Ada beberapa kata yang tak Qeenan mengerti karena beberapa huruf yang muncul. Namun ada satu kalimat yang terbentuk, yaitu. Mereka selalu ada bersama badai, hujan, dan petir.
**
Caca bersenandung kecil, rambut coklat gelapnya bergoyang seiring ia melangkah sembari melihat pucuk-pucuk pohon terbias cahaya matahari senja. Dengan bungkusan plastik putih di tangannya yang berisi dua es krim, dua mie kuah instant dan dua telur yang ia beli di minimarket ujung jalan komplek perumahannya.
Setengah jalan menuju rumah, Caca melihat motor Mario lewat dan sepertinya cowok itu membonceng seseorang. Mario masih mengenakan seragam sekolah, agaknya cowok itu baru pulang sekolah sore hari ini. Dengan rasa penasaran tingkat tinggi Caca mempercepat langkah dan melihat orang yang diboncengi Mario turun di depan rumah cowok itu.
Caca mengerjapkan mata tak percaya. Ternyata ada gadis lain yang naik motor Mario. Setahunya selama ini Mario hanya kenal satu-satunya gadis yaitu dirinya. Sedikit merasa terkhianati Caca bersedekap d**a dan menggembungkan pipi melihat Mario membantu gadis itu turun dari motor dan melepaskan helm yang ia kenakan.
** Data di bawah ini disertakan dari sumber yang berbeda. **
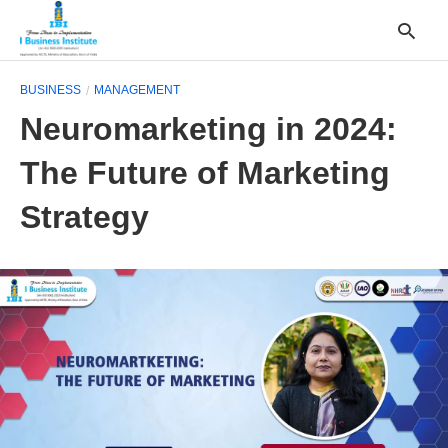
BUSINESS
MANAGEMENT
Neuromarketing in 2024:
T
The Future of Marketing
y
s
q
Strategy
a
h
e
Mario tampak tertawa dan terlihat akrab dengan gadis itu. Rambutnya coklat kemerahan dan Caca rasa gadis itu sengaja mewarnainya. Tingginya hanya sebahu Mario tapi lesung pipinya sungguh manis dan Caca tidak bisa berbohong kalau memang gadis itu dan Mario tampak cocok bersama.
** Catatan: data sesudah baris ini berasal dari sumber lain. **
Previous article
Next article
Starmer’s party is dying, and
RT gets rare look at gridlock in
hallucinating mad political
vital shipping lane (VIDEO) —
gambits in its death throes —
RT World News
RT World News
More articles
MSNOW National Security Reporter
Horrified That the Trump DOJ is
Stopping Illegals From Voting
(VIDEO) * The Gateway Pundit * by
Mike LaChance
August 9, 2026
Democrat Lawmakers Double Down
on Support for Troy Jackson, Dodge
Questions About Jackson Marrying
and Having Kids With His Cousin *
Sejak tadi Caca menonton aksi bak drama ftv itu di depannya dan tampak tidak ingin beranjak, hingga Mario menoleh dan telihat sedikit terkejut dengan kehadirannya di sana. Lama Mario saling tatap dengan Caca, dan sebelum Caca rasa darahnya mendidih sampai kepala ia langsung balik kanan masuk ke dalam rumah.
Mario menyuruh gadis yang diboncenginya tadi untuk lebih dulu masuk menunggu di kursi teras depan sedangkan ia mengejar Caca dan menahan lengan gadis itu.
"Abis darimana?" Mario melirik ke kantong plastik di tangan Caca.
"Dari minimarket komplek." Caca melirik sebentar gadis yang duduk di kursi teras depan rumah Mario. "Itu siapa? Gebetan baru? Or bad news, she is your girlfriend?"
Mario terkekeh kecil, berjalan mendekat dan sedikit menunduk. Ia berhenti sebentar di kening Caca dan meniup ponis gadis itu, kemudian menatap tepat di ke dua manik matanya. "Jealous, ya?"
"Dih, apaan!" Caca berdecih.
Mario kembali tertawa. "Yaudah sana gih masuk."
"Orang juga tadi mau masuk!"
"Gak usah ngegas dong."
"Siapa yang ngegas?"
Dan Mario hanya menatap punggung Caca yang menghilang di balik pintu rumah gadis itu yang sengaja ditutup kuat-kuat, ia hanya bisa tergelak karnanya.